The integrated circuit industry relies on the continual and repeated inspection of integrated circuits as they are produced to ensure that processes are operating properly and that the integrated circuits themselves are properly formed. Automated inspection is normally the preferred method of inspection of integrated circuits. However, as integrated circuits evolve, they are becoming smaller and more complicated. Thus, there has been continual pressure to detect and classify a growing number of defects and other conditions that may be present on the substrate, but which are increasingly more difficult to see. In addition, fabrication units are producing more and more integrated circuits so as to reduce the overhead costs associated with production, and to satisfy the demands of the modern world. Such demands have resulted in a desire to reduce the time associated with integrated circuit inspection
Current inspection methods in integrated circuit manufacturing typically use two completely separate inspection tools. The first inspection tool typically inspects all of the substrate surface to identify candidate defect sites. These first inspection tools typically use optical techniques and are limited in resolution by the wavelengths of the light that they use. These first inspection tools identify many candidate defect sites, whose defect size is typically below the resolution of the optical first inspection tool used. Thus, a second higher resolution, but much slower, inspection tool is then typically used to inspect and provide high resolution images of each of the candidate defect sites.

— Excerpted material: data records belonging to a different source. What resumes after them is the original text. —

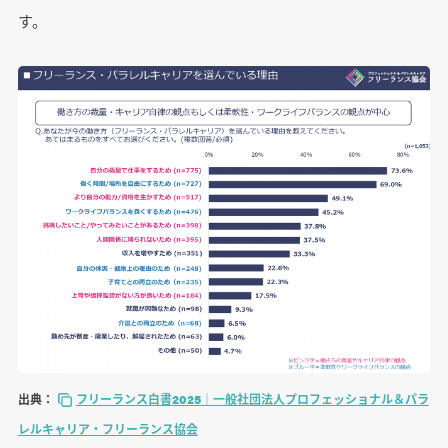
す。
出典：
フリーランス白書2025｜一般社団法人プロフェッショナル＆パラ
レルキャリア・フリーランス協会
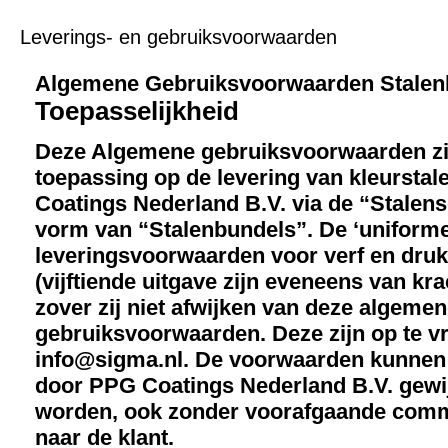
Leverings- en gebruiksvoorwaarden
Algemene Gebruiksvoorwaarden Stalen
Toepasselijkheid
Deze Algemene gebruiksvoorwaarden zi
toepassing op de levering van kleursta
Coatings Nederland B.V. via de “Stalens
vorm van “Stalenbundels”. De ‘uniform
leveringsvoorwaarden voor verf en druki
(vijftiende uitgave zijn eveneens van kra
zover zij niet afwijken van deze algeme
gebruiksvoorwaarden. Deze zijn op te v
info@sigma.nl. De voorwaarden kunnen 
door PPG Coatings Nederland B.V. gewi
worden, ook zonder voorafgaande comm
naar de klant.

These high resolution images are then typically used to classify the defects that may or may not be found at the candidate defect sites.

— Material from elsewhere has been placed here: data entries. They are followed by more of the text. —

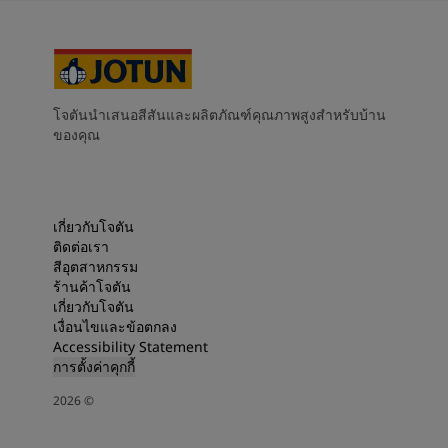
โจตันนำเสนอสีสันและผลิตภัณฑ์คุณภาพสูงสำหรับบ้าน
ของคุณ
เกี่ยวกับโจตัน
ติดต่อเรา
สีอุตสาหกรรม
ร้านค้าโจตัน
เกี่ยวกับโจตัน
เงื่อนไขและข้อตกลง
Accessibility Statement
การตั้งค่าคุกกี้
2026
©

The second inspection tool is typically an electron microscope. Thus, in a typical process, the integrated circuit substrate is first inspected using the first inspection tool, and then the substrate is removed from the first inspection tool and placed in the second inspection tool to further investigate the candidate defect sites, and to determine which defects identified by the first tool are those that may impact device yield. The coordinate system of the first tool must be re-acquired by the second tool, costing additional time. This may be followed by a re-inspection with the first tool with modified inspection parameters to improve its capture of these more important defects. Repeatedly transferring the substrate from the first inspection tool to the second inspection tool is time consuming, and therefore costly.
Typically, only a subset of the candidate defect sites have actual defects that negatively affect process yield. Thus, the slower second inspection tool is often bogged down by inspecting candidate defect sites that have no bearing on device yield.
What is needed, therefore, is a system for reducing the amount of handling and time needed to identify and classify those defects that impact device yield on a substrate.